Well, after some investigating, it appears there is a memory issue or a buffer getting overloaded when the .tags file is large. In my case, for my source trees, the .tags file are greater than 25MB.

When the resort_tags function runs against this very large file, it runs into the error. There are no issues with the files except that they are large.

If instead of calling the resort tags function, I create a subprocess that runs a new file resort_tags.py file (which runs the resort_tags function), everything is fine.

Note: I manually installed CTags into the Packages folder.

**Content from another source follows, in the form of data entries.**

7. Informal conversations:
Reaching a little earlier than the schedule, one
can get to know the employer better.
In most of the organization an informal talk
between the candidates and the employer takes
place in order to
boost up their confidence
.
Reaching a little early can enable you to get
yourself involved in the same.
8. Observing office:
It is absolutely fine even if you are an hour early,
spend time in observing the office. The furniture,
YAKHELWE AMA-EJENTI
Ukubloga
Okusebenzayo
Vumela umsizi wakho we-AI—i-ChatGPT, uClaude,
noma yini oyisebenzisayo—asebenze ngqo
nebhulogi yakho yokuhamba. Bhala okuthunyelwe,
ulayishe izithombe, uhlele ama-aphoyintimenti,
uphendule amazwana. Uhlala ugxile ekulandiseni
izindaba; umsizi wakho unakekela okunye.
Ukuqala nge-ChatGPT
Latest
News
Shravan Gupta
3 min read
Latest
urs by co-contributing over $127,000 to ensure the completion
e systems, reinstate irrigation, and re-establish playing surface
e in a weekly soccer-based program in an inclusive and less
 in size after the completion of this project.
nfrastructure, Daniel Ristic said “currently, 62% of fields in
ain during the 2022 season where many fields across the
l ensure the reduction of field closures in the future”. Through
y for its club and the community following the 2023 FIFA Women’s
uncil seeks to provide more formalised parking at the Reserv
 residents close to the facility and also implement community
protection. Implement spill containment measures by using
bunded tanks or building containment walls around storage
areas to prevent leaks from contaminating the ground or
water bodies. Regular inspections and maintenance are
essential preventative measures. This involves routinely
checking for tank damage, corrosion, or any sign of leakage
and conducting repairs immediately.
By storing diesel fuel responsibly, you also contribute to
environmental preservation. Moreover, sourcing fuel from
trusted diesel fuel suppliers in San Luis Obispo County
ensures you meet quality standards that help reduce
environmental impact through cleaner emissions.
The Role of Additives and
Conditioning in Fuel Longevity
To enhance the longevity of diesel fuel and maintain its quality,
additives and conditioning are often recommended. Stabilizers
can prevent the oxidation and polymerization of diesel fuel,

The folder is named CTags-Master as that's what was in the zip file I downloaded from this site.

As a quick and dirty workaround, in ctags.py in build_ctags(), instead of the call to resort_tags, I did the following.

_WARNING: I AM NOT A PYTHON PROGRAMMER IN ANY SENSE. I'M A C/C++ PROGRAMMER. REWRITE TO PYTHON STANDARD PROGRAMMING PRACTICES._

resort_path = sublime.packages_path() + '/CTags-master/' + 'resort_tags.py'
resort_path = '"%s"' % resort_path

cmd2 = 'python ' + resort_path +  ' ./.tags'

p2 = subprocess.Popen(cmd2, cwd = dirname(tag_file), shell=1, env=env, stdout=subprocess.PIPE, stderr=subprocess.STDOUT)

ret2 = p2.wait()
if ret2: raise EnvironmentError((cmd2, ret2, p2.stdout.read()))

I don't know if this is a python issue where the interpreter gets a hick-up or what. But this is regularly occurring with varying sizes of .tags files that are large, even when the source trees have unrelated code.

rednecknguyen avatar Aug 24 '13 04:08 rednecknguyen

+1 I have the same problem in Mac OS X Mountain Lion

astyagun avatar Oct 22 '13 00:10 astyagun

@rednecknguyen @astyagun I'm looking into this issue. Would either of ye happen to have a sample .tags file that I could test again?

stephenfin avatar Oct 30 '13 21:10 stephenfin

http://yadi.sk/d/wmFrx6U0BsZoR

You can also recreate it by generating tags for Rails framework for example.

  • Clone Rails framework from Github repo (https://github.com/rails/rails)
  • Run bundle install --path bundle to fetch all dependencies into subdirectory
  • Generate tags in Sublime Text

astyagun avatar Oct 30 '13 21:10 astyagun

So I've looked into this. Problem seems to be because the sorting is taking place in memory - the built in Python interpreter in ST must have some enforced memory limit that this hits (hence why the solution @rednecknguyen proposed works - it spawns a new Python process outside of ST).

@rednecknguyen's solution (while good) isn't perfect though - it assumes that Python is installed in the system and basically ups the memory ceiling - the same issue could occur with a larger file again. I propose two possible solutions:

  1. Offload to sort in unix.
    • Pros: This would be far faster than anything we could achieve in Python.
    • Cons: While Windows does provide a sort utility it's very basic and won't let you sort on tabbed columns (as found in tag files). Hence we'd need to provide an alternative here.
  2. Reimplement the sort algorithm to use external sorts for large files
    • Pros: Would work without any external requirements - it's pure Python after all.
    • Cons: External sorts are slow. Even if you used a hybrid "sometimes-internal-sometimes-external" solution, deciding when to use an external vs. internal sort would be tricky.

Opinions anyone?

stephenfin avatar Nov 30 '13 22:11 stephenfin

What about reimplementing sort if running on windows?

http://stackoverflow.com/questions/1325581/how-do-i-check-if-im-running-on-windows-in-python

davividal avatar Dec 09 '13 19:12 davividal

Yeah - I considered that alright (point 1). However, we'll still have the same issue (albeit only on Windows). It's a kind of half-way solution that will only fix things for some people and add to the maintenance overhead. Good idea though :)

stephenfin avatar Dec 09 '13 22:12 stephenfin

@astyagun @rednecknguyen I've pushed some changes to a feature branch. Would either of ye mind checking out that branch and seeing if it fixes things? Ye can see the changes made in the commits, but essentially there are now three ways to sort files:

  • classic in-memory sort (0)
  • python-based external bucket sort (1)
  • GNU sort (per @davividal's suggestion) (2)

These can be configured by setting the value of sort in settings, i.e. to enable the bucket sort:

{
  "sort": 1
}

stephenfin avatar Mar 08 '14 01:03 stephenfin

I can't reproduce the problem anymore. Either it's fixed in the version from Package Control already or some change in my setup has fixed it.

astyagun avatar Mar 08 '14 08:03 astyagun

Well that's good to hear. Hopefully it's the former. I'll wait to see if any other reports of the issue arise and if not can I guess we consider this issue closed

stephenfin avatar Mar 08 '14 14:03 stephenfin